◆ Passage shown ◆

How Plugin Execution Works
When a user runs your plugin, here's what happens under the hood:
- The user selects text in the editor and chooses your plugin.
- Genesis Writer resolves all prompt variables ({selected_text}, {characters}, etc.).
- Stage 1 runs: the system prompt and user prompt are sent to the AI model.
- If multi-stage, Stage 1's output becomes
{stage_output}for Stage 2, and so on. - The final stage's output replaces the selected text in the editor.
- The user sees the Keep/Discard toolbar and makes their choice.
All plugins are selection-based — they always operate on text the user has selected. There is no way to create a plugin that inserts text at the end of the document (that's what Write and Continue are for).
Anatomy of a Good Plugin Prompt
“Make it better” is not a plugin. Every prompt that produces consistent, useful output has four parts. Skip any of them and the AI fills in the gap unpredictably.
- Role. Tell the AI who it is. “You are an expert dialogue editor” produces different output than “You are a copy editor.” The role sets the whole frame.

◆ Records ◆
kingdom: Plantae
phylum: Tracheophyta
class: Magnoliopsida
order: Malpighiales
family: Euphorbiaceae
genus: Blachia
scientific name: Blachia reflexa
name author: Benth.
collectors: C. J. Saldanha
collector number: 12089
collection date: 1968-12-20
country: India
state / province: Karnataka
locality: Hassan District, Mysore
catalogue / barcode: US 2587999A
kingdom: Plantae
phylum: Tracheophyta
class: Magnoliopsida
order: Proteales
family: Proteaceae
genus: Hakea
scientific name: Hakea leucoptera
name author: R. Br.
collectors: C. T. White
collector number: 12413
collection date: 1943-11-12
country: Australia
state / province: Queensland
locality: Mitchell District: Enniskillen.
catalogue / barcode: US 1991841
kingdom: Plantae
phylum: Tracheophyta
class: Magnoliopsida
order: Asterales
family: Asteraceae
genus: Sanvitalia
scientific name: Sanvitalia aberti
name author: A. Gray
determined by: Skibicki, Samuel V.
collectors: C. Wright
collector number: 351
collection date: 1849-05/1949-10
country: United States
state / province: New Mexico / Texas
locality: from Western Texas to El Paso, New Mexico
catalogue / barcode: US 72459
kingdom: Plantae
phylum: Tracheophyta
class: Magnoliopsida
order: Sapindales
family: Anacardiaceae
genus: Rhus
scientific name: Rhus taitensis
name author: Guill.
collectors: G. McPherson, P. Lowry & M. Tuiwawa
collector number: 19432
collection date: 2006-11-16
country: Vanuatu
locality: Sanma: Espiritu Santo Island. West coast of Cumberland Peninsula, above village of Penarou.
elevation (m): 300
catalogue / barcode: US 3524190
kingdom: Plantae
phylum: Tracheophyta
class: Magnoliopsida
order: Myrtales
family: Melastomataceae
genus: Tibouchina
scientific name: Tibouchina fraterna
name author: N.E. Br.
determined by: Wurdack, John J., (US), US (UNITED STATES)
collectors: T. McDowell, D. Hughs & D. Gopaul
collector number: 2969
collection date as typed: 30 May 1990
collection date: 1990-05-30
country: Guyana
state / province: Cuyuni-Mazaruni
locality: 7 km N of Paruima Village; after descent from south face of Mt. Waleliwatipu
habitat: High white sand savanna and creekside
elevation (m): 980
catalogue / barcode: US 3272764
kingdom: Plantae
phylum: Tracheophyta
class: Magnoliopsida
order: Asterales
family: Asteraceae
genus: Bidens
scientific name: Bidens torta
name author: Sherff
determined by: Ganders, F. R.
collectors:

◆ Task directions ◆
Copy the stretch of the plugin execution text that begins with "How Plugin Execution" and ends with "the AI model.", changing "Genesis Writer" to "The host application".

◆ Result of this task ◆
How Plugin Execution Works
When a user runs your plugin, here's what happens under the hood:
- The user selects text in the editor and chooses your plugin.
- The host application resolves all prompt variables ({selected_text}, {characters}, etc.).
- Stage 1 runs: the system prompt and user prompt are sent to the AI model.